I believe with all my heart that God is deeply concerned about every Christian believer. But I am constrained to believe by the nature of the God I worship that he is also deeply concerned about every little human entity everywhere. I believe his love and compassion reach out to a starving Arab child, to a suffering Chinese dissident, to a morally and educationally deprived teenager in an American urban ghetto, and to an ordinary citizen cheated and oppressed by a greedy, profit-driven business executive. If God cares, then so must I. And my care must be translated into a struggle to change the situation and to at least bring others closer to those moral standards which should be acknowledged by the whole society.
Lippmann believed, as I do, that no free and democratic–no "good"–human society can long endure without a "mandate from heaven." When our Founding Fathers in America incorporated into the Declaration of Independence the phrase, "All men are created equal," they acknowledged that the right of every tiny human entity to life, liberty, and the pursuit of happiness is a God-given, natural right. I do not mean to say that any earthly government is a reflection of the will of God.
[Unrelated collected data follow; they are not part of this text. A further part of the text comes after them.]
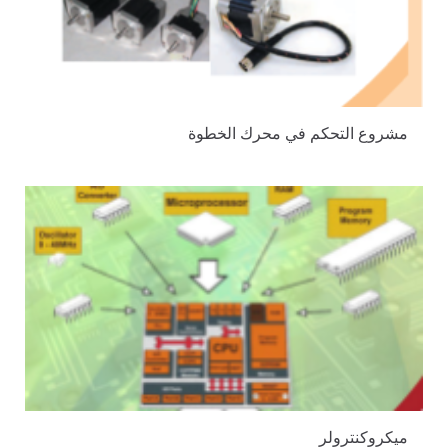
مشروع التحكم في محرك الخطوة
ميكروكنترولر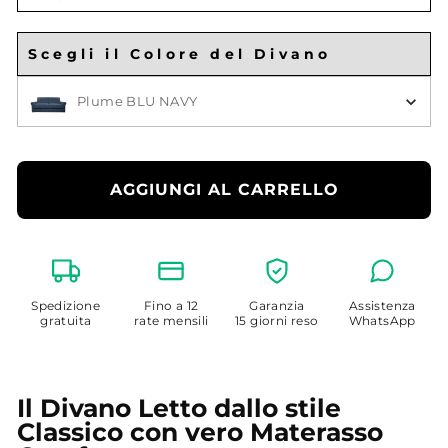
Larghezza
Materasso
Scegli il Colore del Divano
Scegli il Colore
Plume BLU NAVY
AGGIUNGI AL CARRELLO
Spedizione
Fino a 12
Garanzia
Assistenza
gratuita
rate mensili
15 giorni reso
WhatsApp
Il Divano Letto dallo stile
Classico con vero Materasso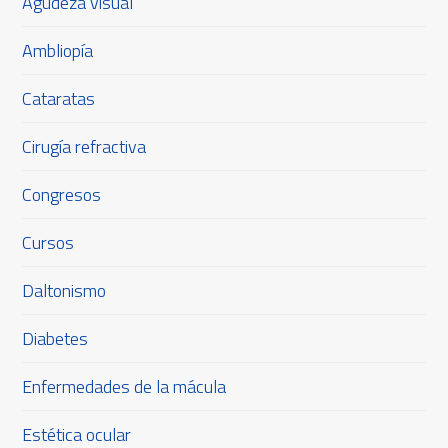
Agudeza visual
Ambliopía
Cataratas
Cirugía refractiva
Congresos
Cursos
Daltonismo
Diabetes
Enfermedades de la mácula
Estética ocular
I do not believe in the "divine right of kings", no more than I believe in the "divine right of America." What I do believe is that a good government and a good society is one which takes seriously an overarching structure of right and wrong and is not reluctant to have its actions measured by that standard.
Human equality under law and the consequent right to justice can never be demonstrated in the laboratory or by mathematical calculations. Values such as honesty, faithfulness, and integrity can never be established by public opinion polls. These values are derived from the realm of essence. In Christian terms they are "God-given." The truth of that proposition is our legacy of centuries of human struggle, our "traditions of civility."
I believe that the greatest moral and ethical challenge of our day is not that of any particular moral issue or evil, important as it may be. Our challenge is to re-establish, reinforce, and undergird the public philosophy. That task cannot be accomplished by force or by direction from "the powers that be" in earthly terms. No amendment to the U.S. Constitution declaring us to be a "Christian" nation will make one whit of difference. The task can only be accomplished by persons of faith and good will–politicians, educators, business men and women, working people, all of us–sounding out loud and clear our testimony and our witness.
Christians, now as always, have a major role to play. We are called to that task as surely as any minister or missionary is called to his or her vocation. To fail to respond to the challenge, to shrug off its imperative importance, is, in the deepest and most meaningful sense of the Christian term, blasphemy.